Requirement: Lines from the one with "Figure 2. Perceptions" to the end of the material, both included: print them exactly and print nothing else. Omit the pictures.
======== Material supplied ========
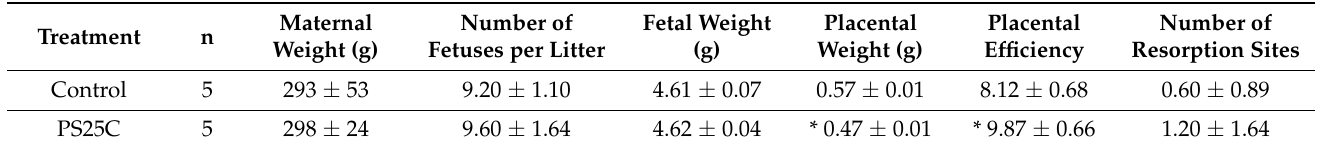
Table 1. Effect of maternal ingestion exposure to 25 nm carboxylate-modified polystyrene (PS25C) on maternal, placental and litter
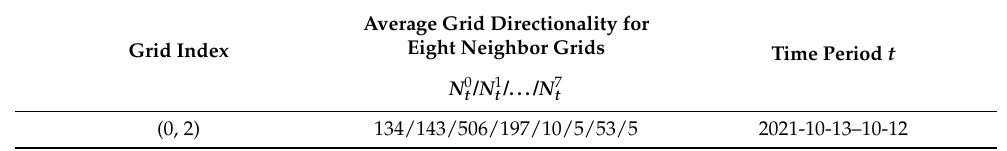
Table 7. Average grid directionalities of Grid s in period t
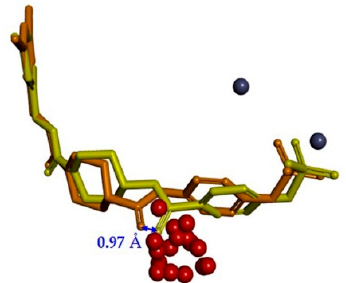
Figure 4. Comparison of the binding modes of compound 1 (orange stick model) and compound 2 (yellow stick model). The distance between CO groups of compound 1 and compound 2 was found to be 0.97 Å. The CO group of compound 2 was located closer to the L’ region. The centers of mass of water networks and zinc atoms are represented by red and dark blue spheres, respectively.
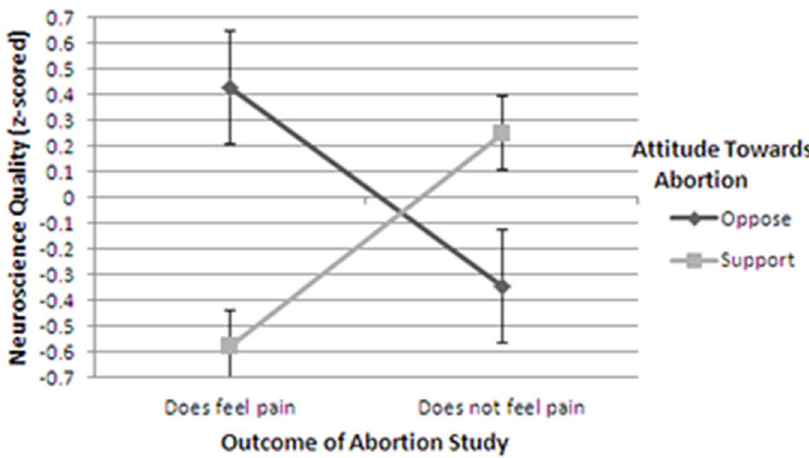
Figure 2. Perceptions of the quality of neuroscience as a function of the outcome of the study and participants’ a priori attitudes towards abortion. Note that error bars are + / 2 1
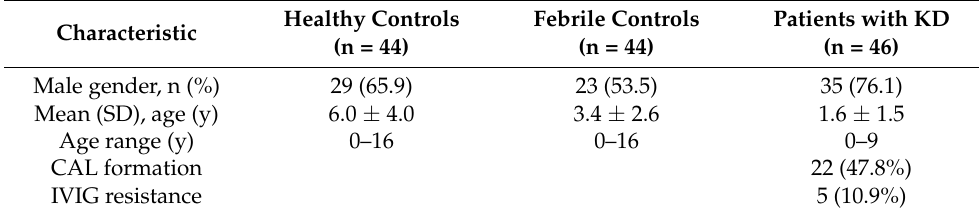
Table 3. Basal characteristics of patients with KD and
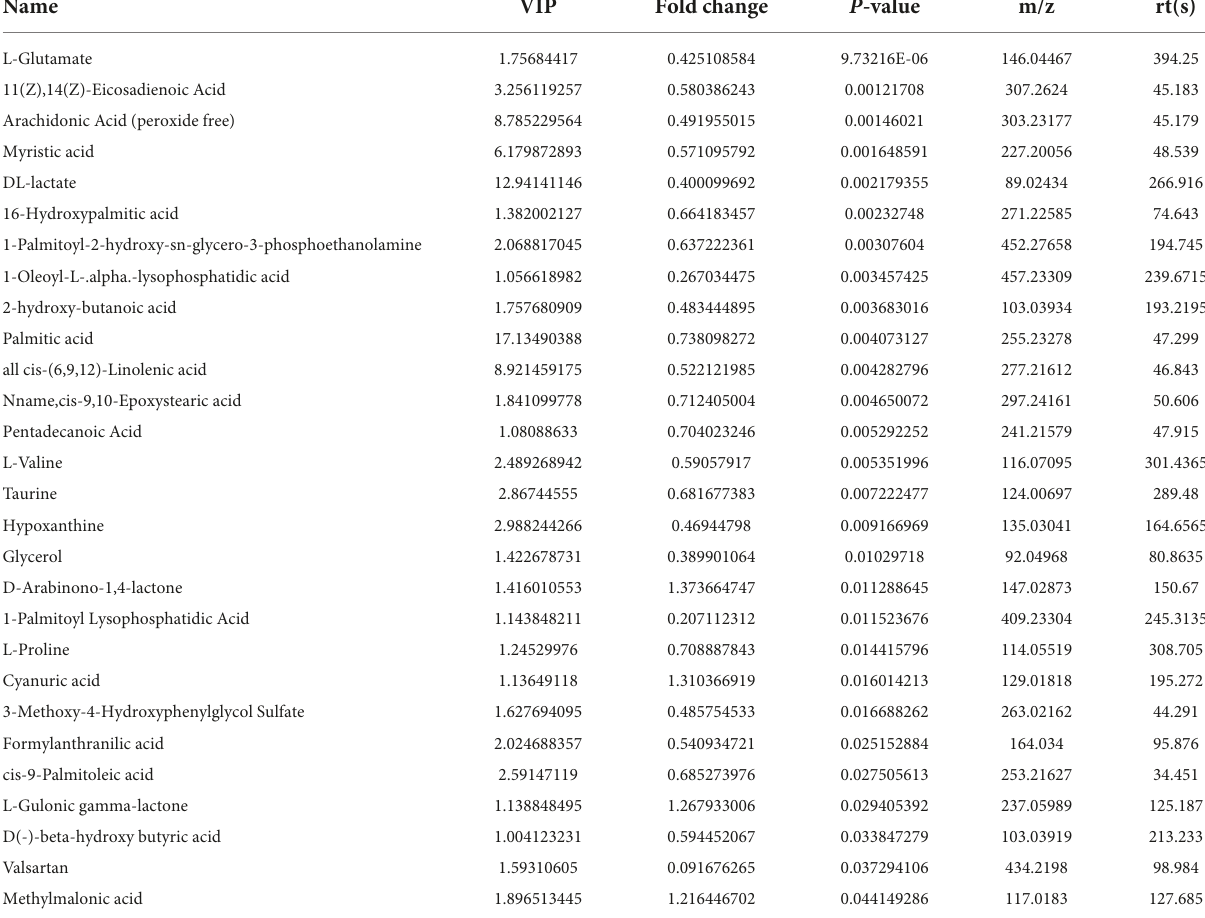
TABLE 3 Statistical analysis of different metabolites in negative ion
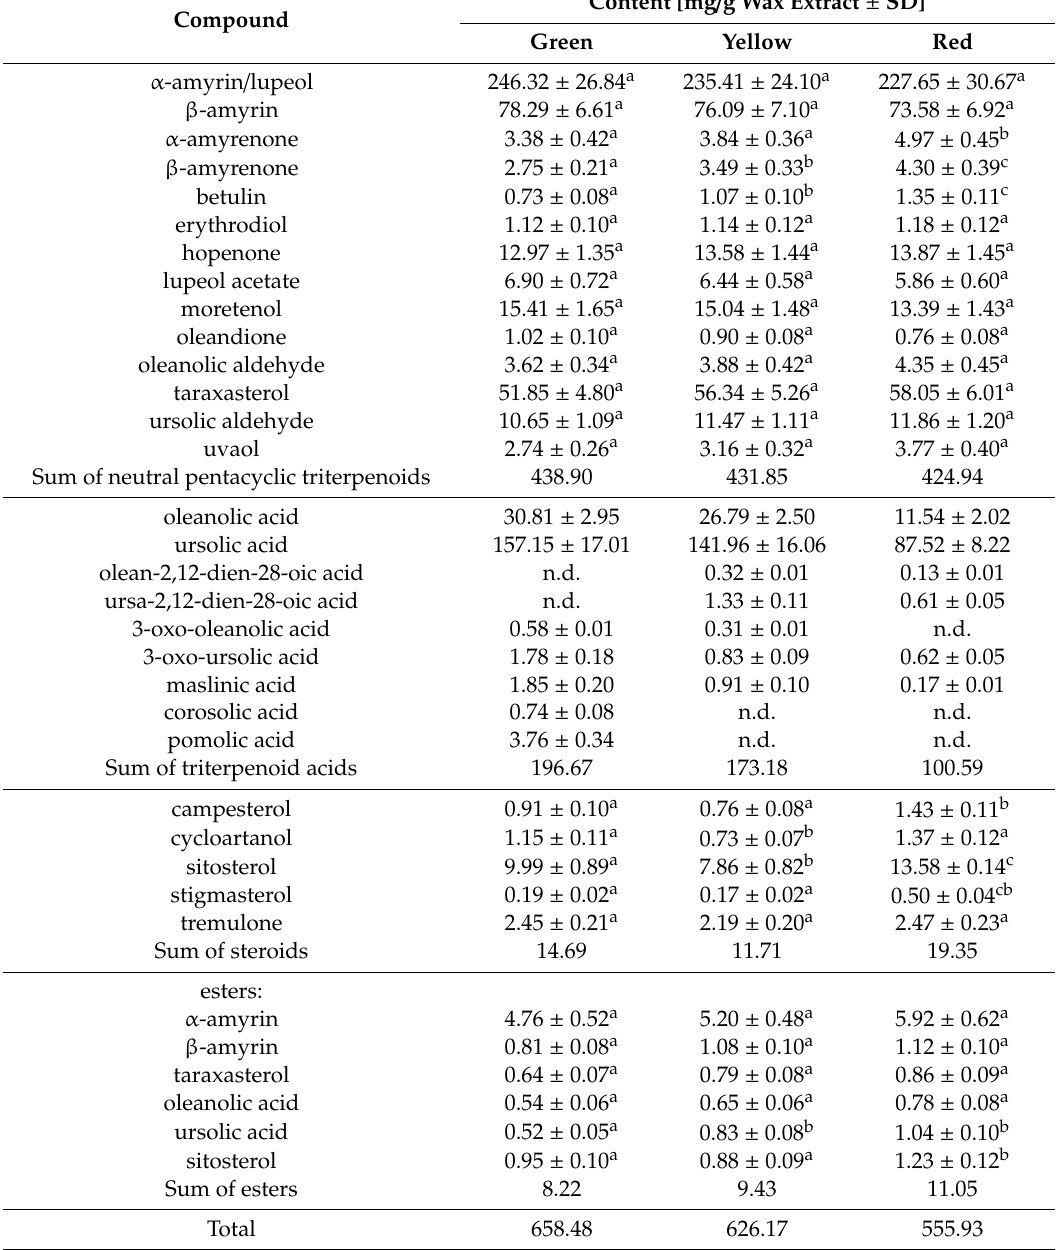
Table 3. Content of triterpenoids in cuticular waxes during strawberry tree Arbutus unedo fruit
========
Result of this task:
Figure 2. Perceptions of the quality of neuroscience as a function of the outcome of the study and participants’ a priori attitudes towards abortion. Note that error bars are + / 2 1
Table 3. Basal characteristics of patients with KD and
TABLE 3 Statistical analysis of different metabolites in negative ion
Table 3. Content of triterpenoids in cuticular waxes during strawberry tree Arbutus unedo fruit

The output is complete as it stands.